WORK ORDER: Please print exactly the lines from the line containing "Picture 2: 3-D, 3.5" through the end of the data, no more, and keep pictures out of the copy.

EXTRACTED RECORDS:

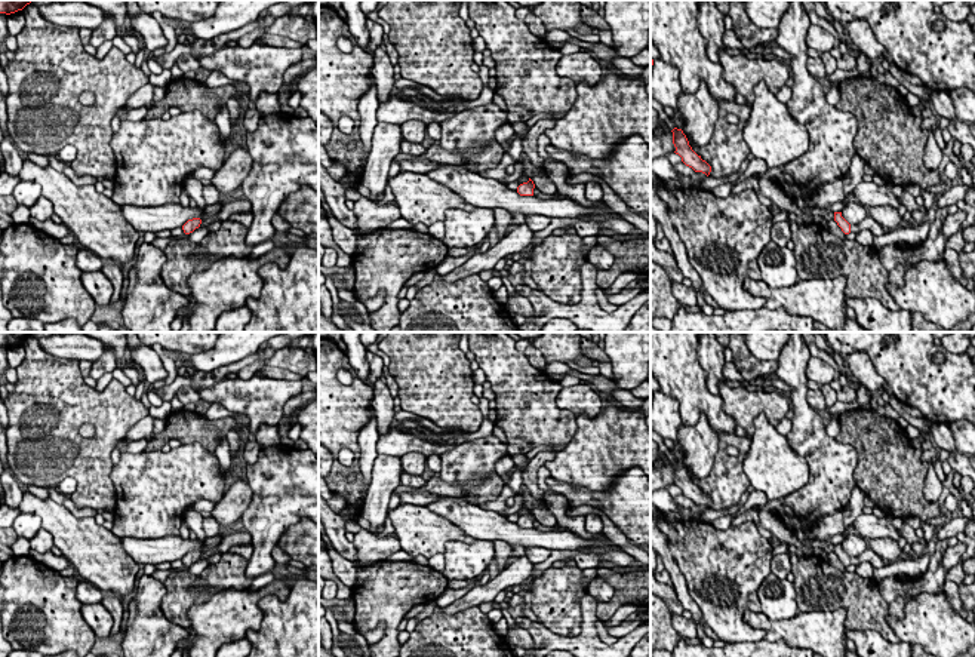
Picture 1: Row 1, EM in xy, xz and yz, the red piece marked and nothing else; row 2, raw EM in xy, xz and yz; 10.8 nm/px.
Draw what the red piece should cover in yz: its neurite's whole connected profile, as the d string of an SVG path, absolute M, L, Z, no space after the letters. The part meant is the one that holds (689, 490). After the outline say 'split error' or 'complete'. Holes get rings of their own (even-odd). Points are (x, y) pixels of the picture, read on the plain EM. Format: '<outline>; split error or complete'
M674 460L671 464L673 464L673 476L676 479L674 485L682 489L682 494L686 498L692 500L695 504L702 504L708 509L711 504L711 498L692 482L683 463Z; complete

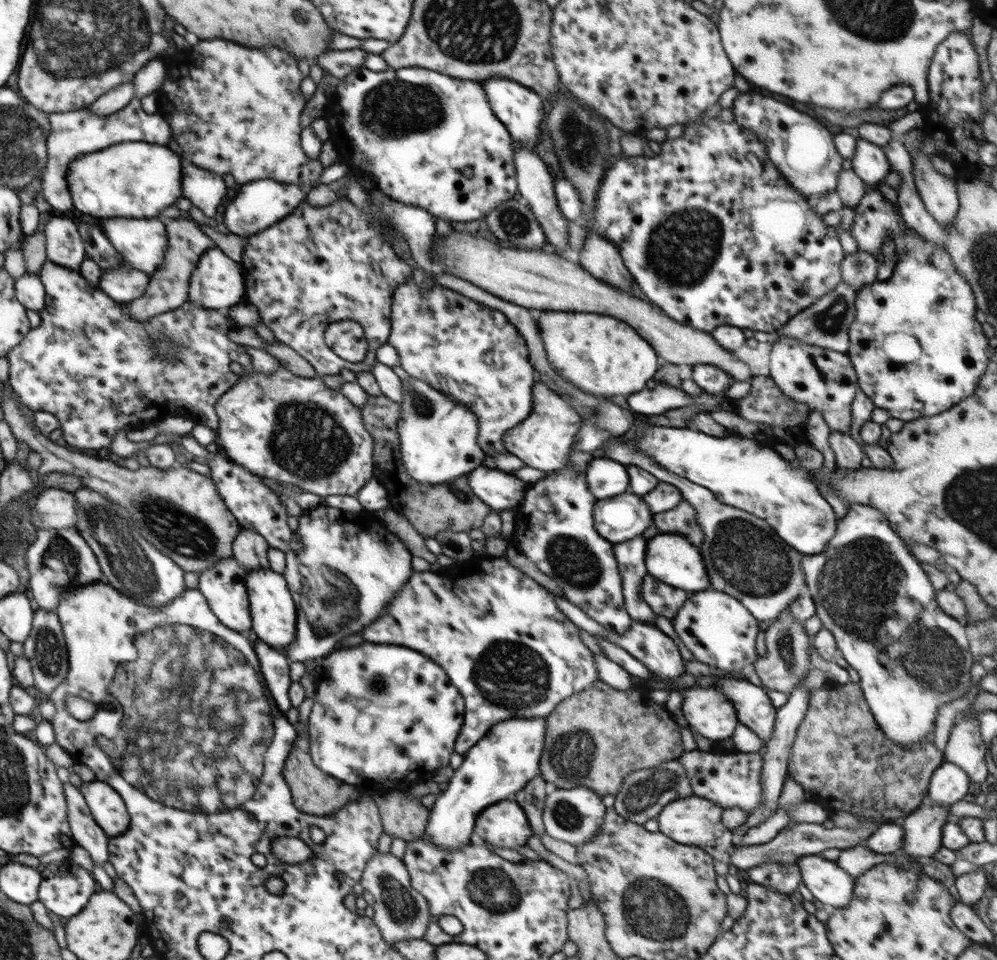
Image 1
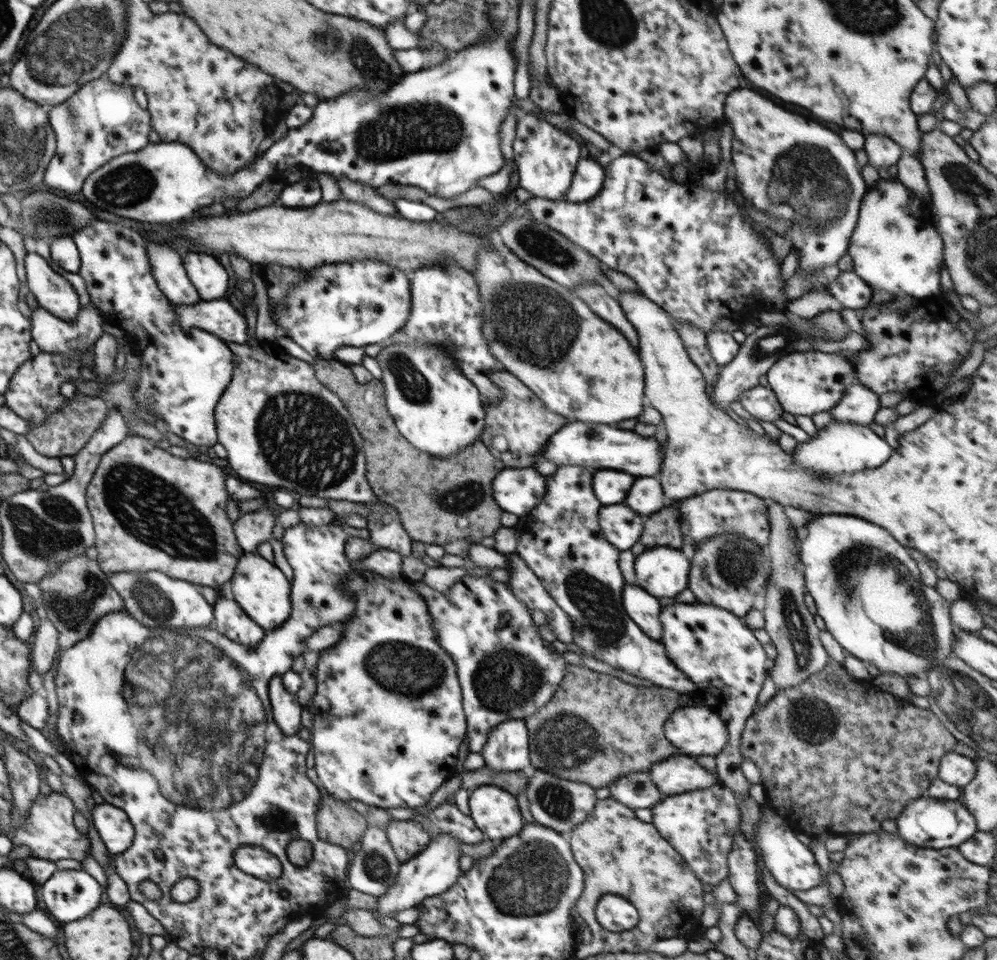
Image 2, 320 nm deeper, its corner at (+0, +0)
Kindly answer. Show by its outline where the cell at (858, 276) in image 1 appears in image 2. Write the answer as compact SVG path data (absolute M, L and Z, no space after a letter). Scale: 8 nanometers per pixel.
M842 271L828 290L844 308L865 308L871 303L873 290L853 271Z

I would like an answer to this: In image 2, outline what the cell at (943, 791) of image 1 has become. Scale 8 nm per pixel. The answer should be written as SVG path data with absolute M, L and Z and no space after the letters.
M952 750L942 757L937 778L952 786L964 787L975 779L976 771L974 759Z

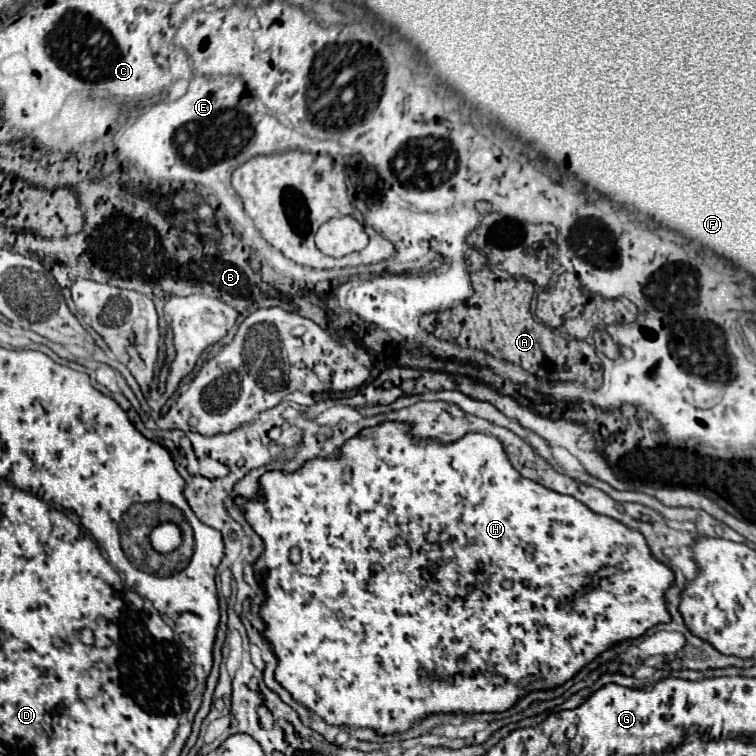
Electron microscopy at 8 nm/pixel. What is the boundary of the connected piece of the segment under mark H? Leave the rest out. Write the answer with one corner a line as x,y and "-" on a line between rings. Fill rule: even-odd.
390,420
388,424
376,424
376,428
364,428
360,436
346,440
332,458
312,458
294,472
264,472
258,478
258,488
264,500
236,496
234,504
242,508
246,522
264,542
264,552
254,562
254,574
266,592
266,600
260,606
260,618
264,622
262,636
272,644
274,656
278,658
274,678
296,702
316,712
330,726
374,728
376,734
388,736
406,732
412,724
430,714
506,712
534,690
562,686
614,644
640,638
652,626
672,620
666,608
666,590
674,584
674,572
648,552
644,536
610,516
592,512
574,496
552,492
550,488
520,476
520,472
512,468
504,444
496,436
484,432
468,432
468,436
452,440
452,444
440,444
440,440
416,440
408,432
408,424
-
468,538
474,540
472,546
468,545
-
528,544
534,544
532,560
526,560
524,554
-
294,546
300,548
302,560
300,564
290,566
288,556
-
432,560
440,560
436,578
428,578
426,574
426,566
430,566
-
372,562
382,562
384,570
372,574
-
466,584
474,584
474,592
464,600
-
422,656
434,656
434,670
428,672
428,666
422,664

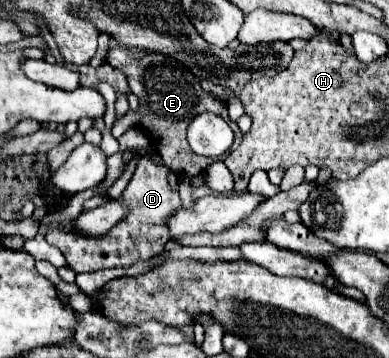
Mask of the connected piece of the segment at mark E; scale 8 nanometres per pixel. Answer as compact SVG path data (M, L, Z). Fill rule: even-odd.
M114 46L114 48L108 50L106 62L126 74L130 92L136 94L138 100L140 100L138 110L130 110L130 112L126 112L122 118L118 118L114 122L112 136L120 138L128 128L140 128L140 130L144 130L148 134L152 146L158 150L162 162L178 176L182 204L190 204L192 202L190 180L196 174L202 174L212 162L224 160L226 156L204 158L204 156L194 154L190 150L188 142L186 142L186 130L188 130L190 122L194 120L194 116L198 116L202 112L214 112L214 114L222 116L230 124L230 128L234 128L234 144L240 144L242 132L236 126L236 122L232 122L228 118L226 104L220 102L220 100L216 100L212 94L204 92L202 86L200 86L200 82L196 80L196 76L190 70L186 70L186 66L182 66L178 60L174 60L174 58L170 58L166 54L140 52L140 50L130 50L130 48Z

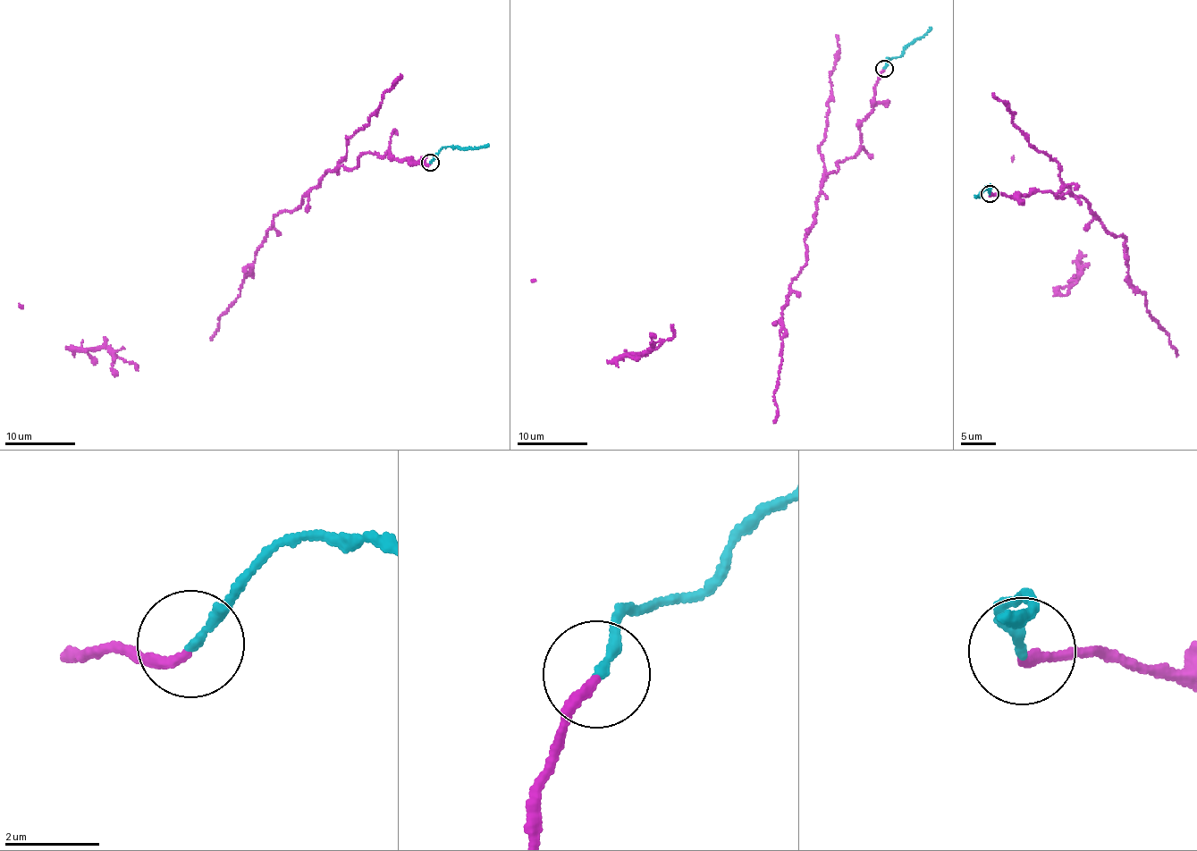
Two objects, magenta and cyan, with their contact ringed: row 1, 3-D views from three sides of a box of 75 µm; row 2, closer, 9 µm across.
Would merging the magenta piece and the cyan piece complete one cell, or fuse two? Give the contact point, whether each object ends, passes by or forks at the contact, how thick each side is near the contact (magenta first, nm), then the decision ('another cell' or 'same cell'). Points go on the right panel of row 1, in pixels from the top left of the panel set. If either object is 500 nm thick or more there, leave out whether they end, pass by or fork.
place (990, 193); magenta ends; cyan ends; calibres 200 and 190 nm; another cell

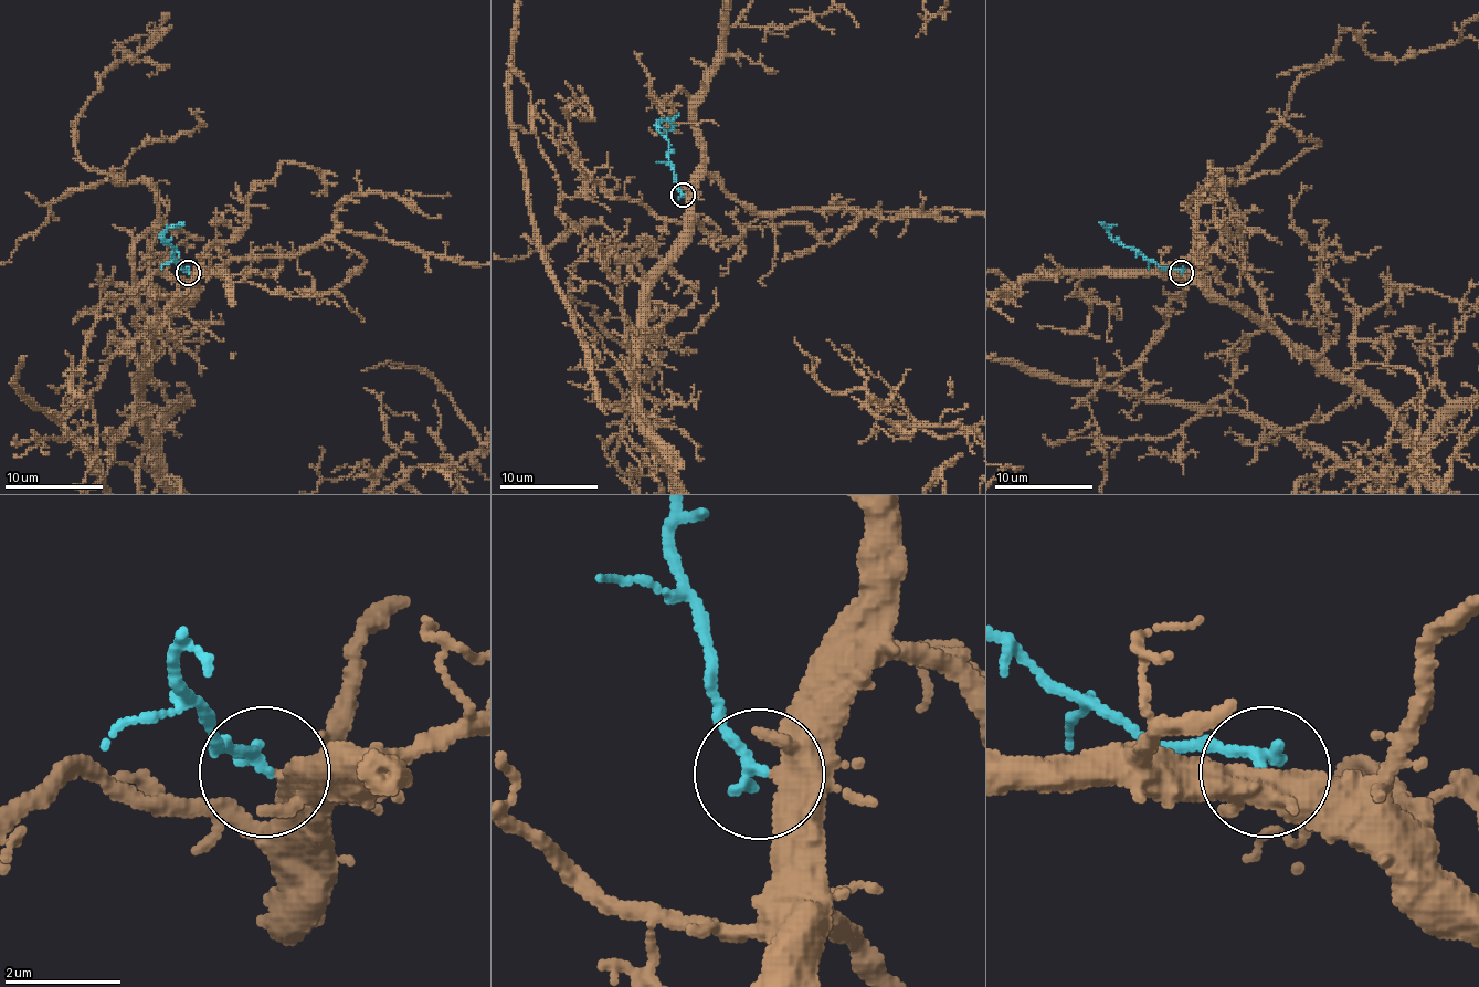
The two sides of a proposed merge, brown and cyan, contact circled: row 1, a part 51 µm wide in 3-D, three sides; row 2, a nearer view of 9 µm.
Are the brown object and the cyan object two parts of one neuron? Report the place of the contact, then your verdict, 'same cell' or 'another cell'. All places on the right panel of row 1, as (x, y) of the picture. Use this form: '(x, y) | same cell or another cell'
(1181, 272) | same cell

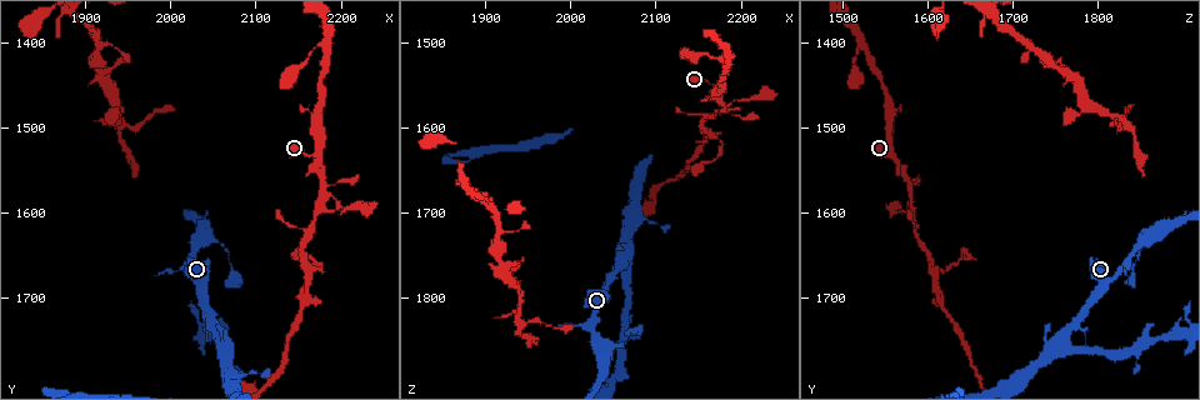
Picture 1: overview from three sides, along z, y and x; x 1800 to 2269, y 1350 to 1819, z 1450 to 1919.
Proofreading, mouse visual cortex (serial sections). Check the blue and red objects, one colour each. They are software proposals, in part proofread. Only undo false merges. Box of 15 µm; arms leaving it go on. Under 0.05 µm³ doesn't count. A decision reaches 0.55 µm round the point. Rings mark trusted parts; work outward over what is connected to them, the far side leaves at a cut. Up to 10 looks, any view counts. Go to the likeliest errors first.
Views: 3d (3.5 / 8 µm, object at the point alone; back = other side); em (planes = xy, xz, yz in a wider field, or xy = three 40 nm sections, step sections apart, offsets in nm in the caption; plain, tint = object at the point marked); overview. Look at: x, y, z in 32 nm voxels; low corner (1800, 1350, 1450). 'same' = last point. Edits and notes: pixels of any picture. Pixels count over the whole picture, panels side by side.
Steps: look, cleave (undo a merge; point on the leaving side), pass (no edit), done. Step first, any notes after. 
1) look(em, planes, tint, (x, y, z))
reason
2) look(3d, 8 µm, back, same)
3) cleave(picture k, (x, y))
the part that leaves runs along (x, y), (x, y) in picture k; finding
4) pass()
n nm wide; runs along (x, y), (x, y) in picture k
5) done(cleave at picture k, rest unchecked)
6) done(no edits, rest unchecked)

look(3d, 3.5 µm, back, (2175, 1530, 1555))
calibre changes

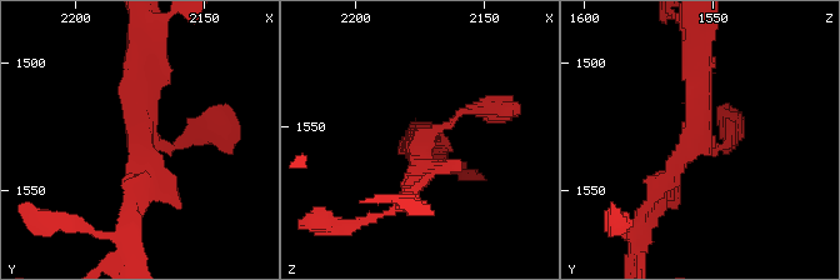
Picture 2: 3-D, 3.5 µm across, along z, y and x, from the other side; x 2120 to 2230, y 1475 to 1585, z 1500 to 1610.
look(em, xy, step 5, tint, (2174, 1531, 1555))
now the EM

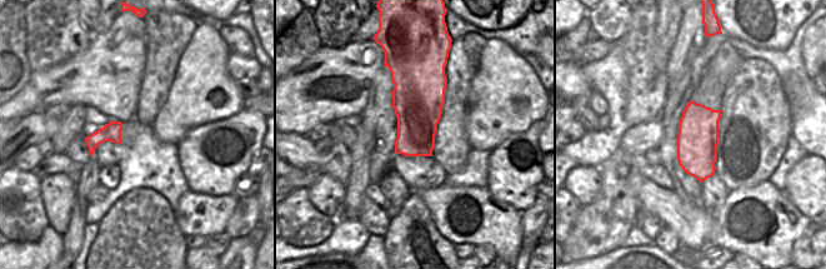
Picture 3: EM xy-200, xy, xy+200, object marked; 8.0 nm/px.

RESPONSE:
Picture 2: 3-D, 3.5 µm across, along z, y and x, from the other side; x 2120 to 2230, y 1475 to 1585, z 1500 to 1610.
look(em, xy, step 5, tint, (2174, 1531, 1555))
now the EM

Picture 3: EM xy-200, xy, xy+200, object marked; 8.0 nm/px.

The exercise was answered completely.